* [Directions for this task] From the signac-flow API reference, write out the passage from "usage: flow [-h]" up to and including "number and exit.", word for word.

* [Excerpt to read]
════════════════════

API Reference

This is the API for the signac-flow application.

Command Line Interface

Some core signac-flow functions are—in addition to the Python interface—accessible directly via the $ flow command.

For more information, please see $ flow --help.

usage: flow [-h] [--debug] [--version] {init} ...

flow provides the basic components to set up workflows for projects as part of
the signac framework.

positional arguments:
  {init}
    init      Initialize a signac-flow project.

optional arguments:
  -h, --help  show this help message and exit
  --debug     Show traceback on error for debugging.
  --version   Display the version number and exit.

The FlowProject

class flow.FlowProject(config=None, environment=None)

A signac project class specialized for workflow management.

This class provides a command line interface for the definition, execution, and submission of workflows based on condition and operation functions.

This is a typical example on how to use this class:

@FlowProject.operation
def hello(job):
    print('hello', job)

FlowProject().main()
Parameters:config (A signac config object.) – A signac configuaration, defaults to the configuration loaded from the environment.

Attributes

FlowProject.ALIASES
FlowProject.NAMES
FlowProject.OPERATION_STATUS_SYMBOLS
FlowProject.PRETTY_OPERATION_STATUS_SYMBOLS
FlowProject.add_operation(name, cmd[, pre, post]) Add an operation to the workflow.
FlowProject.classify(job) Generator function which yields labels for job.
FlowProject.completed_operations(job) Determine which operations have been completed for job.
FlowProject.eligible_for_submission(…) Determine if a job-operation is eligible for submission.
FlowProject.export_job_stati(collection, stati) Export the job stati to a database collection.
FlowProject.get_job_status(job[, ignore_errors]) Return a dict with detailed information about the status of a job.
FlowProject.label([label_name_or_func]) Designate a function to be a label function of this class.
FlowProject.labels(job) Yields all labels for the given job.
FlowProject.main([parser, pool]) Call this function to use the main command line interface.
FlowProject.map_scheduler_jobs(scheduler_jobs) Map all scheduler jobs by job id and operation name.
FlowProject.next_operation(job) Determine the next operation for this job.
FlowProject.next_operations(job) Determine the next eligible operations for job.
FlowProject.operation(func[, name]) Add the function func as operation function to the class workflow definition.

════════════════════

* [Data extract]
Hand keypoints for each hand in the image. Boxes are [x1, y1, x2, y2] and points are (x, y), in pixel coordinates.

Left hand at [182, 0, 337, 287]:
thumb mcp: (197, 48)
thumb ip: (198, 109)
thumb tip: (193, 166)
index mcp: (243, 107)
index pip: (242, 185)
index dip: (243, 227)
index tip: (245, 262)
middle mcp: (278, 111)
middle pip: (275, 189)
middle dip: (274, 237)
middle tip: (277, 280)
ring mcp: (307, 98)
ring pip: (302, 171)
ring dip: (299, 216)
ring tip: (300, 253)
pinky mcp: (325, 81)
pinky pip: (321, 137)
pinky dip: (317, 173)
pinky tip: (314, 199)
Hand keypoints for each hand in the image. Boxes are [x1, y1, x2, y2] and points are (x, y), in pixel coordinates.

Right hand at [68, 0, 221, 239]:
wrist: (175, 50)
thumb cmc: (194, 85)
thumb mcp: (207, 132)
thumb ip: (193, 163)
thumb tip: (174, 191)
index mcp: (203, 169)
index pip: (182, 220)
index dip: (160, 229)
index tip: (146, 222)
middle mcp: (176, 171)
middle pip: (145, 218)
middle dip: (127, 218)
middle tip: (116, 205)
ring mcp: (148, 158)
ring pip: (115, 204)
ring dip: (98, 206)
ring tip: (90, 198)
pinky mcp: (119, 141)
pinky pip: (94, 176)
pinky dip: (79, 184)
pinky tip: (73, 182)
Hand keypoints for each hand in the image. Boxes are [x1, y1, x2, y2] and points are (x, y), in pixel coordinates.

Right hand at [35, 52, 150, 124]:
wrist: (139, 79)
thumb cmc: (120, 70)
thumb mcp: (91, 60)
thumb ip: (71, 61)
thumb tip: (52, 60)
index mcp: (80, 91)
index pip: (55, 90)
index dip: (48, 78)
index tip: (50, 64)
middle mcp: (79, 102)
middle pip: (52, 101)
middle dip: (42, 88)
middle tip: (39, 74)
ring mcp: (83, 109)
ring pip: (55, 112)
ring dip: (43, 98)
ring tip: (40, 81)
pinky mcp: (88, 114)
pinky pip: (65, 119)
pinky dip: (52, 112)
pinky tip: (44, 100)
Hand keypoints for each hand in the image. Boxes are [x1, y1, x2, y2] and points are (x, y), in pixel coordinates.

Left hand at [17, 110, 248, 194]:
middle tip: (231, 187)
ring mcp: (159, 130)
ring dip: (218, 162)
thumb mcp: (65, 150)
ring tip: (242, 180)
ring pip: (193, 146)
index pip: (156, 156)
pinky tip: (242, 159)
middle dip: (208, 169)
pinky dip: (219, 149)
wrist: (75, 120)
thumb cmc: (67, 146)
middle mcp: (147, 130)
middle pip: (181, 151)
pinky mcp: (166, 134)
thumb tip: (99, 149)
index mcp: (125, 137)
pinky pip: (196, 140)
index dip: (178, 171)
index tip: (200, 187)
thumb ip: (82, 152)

════════════════════

* [Output for this exercise]
usage: flow [-h] [--debug] [--version] {init} ...

flow provides the basic components to set up workflows for projects as part of
the signac framework.

positional arguments:
  {init}
    init      Initialize a signac-flow project.

optional arguments:
  -h, --help  show this help message and exit
  --debug     Show traceback on error for debugging.
  --version   Display the version number and exit.